### REQUIRED WORK
Scan the records beneath this line for the line holding "Шариковые комбинированные с игольчатыми" and the line holding "Порядок денний", then transcribe exactly those two and all lines between.

START THE DATA

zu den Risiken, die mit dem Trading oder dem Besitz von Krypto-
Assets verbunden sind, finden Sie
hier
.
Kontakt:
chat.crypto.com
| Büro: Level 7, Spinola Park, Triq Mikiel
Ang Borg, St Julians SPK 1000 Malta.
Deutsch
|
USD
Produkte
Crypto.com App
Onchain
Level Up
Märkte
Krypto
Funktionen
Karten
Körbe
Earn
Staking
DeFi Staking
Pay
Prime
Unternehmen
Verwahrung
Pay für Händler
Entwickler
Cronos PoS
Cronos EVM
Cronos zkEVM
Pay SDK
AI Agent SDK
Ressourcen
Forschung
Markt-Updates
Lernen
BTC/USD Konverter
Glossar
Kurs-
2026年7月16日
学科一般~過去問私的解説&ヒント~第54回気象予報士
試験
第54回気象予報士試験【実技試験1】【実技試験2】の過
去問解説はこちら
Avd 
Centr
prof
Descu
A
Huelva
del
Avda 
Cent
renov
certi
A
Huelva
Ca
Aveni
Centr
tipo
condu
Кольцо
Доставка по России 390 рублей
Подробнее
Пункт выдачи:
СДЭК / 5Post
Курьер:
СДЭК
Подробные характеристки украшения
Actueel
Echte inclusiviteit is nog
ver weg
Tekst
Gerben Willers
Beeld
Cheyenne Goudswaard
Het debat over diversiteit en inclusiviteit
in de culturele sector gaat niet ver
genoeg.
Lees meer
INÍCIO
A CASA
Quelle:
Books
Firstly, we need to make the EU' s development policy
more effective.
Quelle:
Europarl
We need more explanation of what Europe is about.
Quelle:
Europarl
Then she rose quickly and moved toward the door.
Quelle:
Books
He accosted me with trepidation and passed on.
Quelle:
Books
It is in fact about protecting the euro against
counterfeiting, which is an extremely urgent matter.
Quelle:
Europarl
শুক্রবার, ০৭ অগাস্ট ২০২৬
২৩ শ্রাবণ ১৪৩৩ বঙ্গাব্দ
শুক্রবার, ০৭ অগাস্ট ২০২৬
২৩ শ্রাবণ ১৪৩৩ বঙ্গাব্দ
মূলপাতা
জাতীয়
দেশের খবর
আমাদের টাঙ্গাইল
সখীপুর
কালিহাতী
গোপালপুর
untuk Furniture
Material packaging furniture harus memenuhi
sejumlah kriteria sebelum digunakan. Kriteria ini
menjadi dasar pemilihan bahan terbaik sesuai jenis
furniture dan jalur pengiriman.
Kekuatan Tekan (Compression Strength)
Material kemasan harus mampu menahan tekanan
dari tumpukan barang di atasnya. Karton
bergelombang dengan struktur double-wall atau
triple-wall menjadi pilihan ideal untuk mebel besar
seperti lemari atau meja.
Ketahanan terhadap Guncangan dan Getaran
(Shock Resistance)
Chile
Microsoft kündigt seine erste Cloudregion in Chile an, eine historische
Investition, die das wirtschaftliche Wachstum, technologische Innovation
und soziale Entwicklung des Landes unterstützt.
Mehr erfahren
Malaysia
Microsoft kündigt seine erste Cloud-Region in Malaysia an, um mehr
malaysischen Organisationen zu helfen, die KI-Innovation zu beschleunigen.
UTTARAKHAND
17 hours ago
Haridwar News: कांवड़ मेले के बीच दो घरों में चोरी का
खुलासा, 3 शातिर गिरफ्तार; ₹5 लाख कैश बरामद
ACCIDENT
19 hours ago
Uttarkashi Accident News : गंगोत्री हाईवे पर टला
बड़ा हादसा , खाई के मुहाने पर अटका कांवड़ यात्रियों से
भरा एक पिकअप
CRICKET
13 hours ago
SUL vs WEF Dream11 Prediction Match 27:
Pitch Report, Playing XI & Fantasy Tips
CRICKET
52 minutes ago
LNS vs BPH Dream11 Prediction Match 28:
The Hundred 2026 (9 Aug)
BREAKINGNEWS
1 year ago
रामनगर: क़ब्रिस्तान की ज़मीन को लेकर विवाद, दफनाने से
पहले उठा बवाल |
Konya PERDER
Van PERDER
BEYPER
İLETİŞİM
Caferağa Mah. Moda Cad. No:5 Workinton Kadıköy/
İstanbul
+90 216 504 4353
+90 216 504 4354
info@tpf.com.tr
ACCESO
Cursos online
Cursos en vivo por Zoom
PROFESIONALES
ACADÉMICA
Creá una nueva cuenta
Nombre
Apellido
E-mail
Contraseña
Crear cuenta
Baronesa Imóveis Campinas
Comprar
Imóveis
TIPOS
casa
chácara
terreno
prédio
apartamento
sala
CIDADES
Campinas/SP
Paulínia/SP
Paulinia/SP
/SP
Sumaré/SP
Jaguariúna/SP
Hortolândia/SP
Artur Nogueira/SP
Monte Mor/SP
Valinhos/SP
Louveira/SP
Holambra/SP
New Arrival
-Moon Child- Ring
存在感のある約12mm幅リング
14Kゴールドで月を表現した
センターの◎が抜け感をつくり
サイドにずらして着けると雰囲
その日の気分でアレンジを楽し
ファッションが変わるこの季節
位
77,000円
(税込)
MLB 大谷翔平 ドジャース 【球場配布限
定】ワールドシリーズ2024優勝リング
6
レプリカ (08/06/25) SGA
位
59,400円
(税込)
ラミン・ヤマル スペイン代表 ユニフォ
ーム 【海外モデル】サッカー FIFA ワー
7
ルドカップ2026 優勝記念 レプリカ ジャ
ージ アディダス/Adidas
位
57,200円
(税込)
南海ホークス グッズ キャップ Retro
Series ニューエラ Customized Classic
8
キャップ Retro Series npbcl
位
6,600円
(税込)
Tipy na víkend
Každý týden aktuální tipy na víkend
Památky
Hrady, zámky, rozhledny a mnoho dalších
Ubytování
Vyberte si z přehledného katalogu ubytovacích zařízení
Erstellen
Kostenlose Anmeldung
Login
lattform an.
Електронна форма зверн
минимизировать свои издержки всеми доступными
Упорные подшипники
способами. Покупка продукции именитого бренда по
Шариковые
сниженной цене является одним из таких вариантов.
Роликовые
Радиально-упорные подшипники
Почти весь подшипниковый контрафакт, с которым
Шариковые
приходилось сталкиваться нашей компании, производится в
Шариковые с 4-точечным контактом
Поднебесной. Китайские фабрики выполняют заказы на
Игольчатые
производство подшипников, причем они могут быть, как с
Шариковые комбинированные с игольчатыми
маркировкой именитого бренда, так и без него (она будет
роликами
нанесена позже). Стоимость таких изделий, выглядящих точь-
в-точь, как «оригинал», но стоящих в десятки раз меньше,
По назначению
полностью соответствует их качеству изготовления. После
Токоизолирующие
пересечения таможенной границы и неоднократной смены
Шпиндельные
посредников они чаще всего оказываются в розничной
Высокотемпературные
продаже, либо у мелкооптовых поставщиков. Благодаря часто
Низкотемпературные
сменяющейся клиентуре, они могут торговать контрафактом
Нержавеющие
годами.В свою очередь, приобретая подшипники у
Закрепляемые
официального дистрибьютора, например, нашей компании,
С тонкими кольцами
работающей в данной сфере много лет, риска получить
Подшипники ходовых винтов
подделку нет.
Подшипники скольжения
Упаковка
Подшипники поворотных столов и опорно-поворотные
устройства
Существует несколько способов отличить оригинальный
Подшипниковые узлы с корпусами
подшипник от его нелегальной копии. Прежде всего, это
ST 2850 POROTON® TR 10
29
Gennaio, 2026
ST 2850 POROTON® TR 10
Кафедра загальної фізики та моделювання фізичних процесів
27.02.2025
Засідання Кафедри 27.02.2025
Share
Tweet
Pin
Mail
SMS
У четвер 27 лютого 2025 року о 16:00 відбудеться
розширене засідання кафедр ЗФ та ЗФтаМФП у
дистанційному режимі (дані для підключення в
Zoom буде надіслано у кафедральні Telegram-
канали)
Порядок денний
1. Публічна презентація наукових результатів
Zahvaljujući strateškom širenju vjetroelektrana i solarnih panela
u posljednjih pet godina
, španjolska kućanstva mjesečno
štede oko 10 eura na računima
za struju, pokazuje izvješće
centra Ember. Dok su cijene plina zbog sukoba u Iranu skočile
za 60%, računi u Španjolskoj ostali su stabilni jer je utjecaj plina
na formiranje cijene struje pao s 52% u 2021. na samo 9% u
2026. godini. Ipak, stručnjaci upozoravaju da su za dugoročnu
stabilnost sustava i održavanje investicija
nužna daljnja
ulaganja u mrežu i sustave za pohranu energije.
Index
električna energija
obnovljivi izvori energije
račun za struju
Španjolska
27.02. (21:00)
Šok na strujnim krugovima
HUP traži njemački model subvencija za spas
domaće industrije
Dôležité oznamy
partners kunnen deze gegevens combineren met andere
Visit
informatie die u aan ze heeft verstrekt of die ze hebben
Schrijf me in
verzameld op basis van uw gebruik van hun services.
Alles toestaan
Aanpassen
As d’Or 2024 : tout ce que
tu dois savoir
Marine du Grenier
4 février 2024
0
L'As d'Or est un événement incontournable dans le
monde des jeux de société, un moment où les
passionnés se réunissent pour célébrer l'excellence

END THE DATA

### ANSWER SECTION
Шариковые комбинированные с игольчатыми
маркировкой именитого бренда, так и без него (она будет
роликами
нанесена позже). Стоимость таких изделий, выглядящих точь-
в-точь, как «оригинал», но стоящих в десятки раз меньше,
По назначению
полностью соответствует их качеству изготовления. После
Токоизолирующие
пересечения таможенной границы и неоднократной смены
Шпиндельные
посредников они чаще всего оказываются в розничной
Высокотемпературные
продаже, либо у мелкооптовых поставщиков. Благодаря часто
Низкотемпературные
сменяющейся клиентуре, они могут торговать контрафактом
Нержавеющие
годами.В свою очередь, приобретая подшипники у
Закрепляемые
официального дистрибьютора, например, нашей компании,
С тонкими кольцами
работающей в данной сфере много лет, риска получить
Подшипники ходовых винтов
подделку нет.
Подшипники скольжения
Упаковка
Подшипники поворотных столов и опорно-поворотные
устройства
Существует несколько способов отличить оригинальный
Подшипниковые узлы с корпусами
подшипник от его нелегальной копии. Прежде всего, это
ST 2850 POROTON® TR 10
29
Gennaio, 2026
ST 2850 POROTON® TR 10
Кафедра загальної фізики та моделювання фізичних процесів
27.02.2025
Засідання Кафедри 27.02.2025
Share
Tweet
Pin
Mail
SMS
У четвер 27 лютого 2025 року о 16:00 відбудеться
розширене засідання кафедр ЗФ та ЗФтаМФП у
дистанційному режимі (дані для підключення в
Zoom буде надіслано у кафедральні Telegram-
канали)
Порядок денний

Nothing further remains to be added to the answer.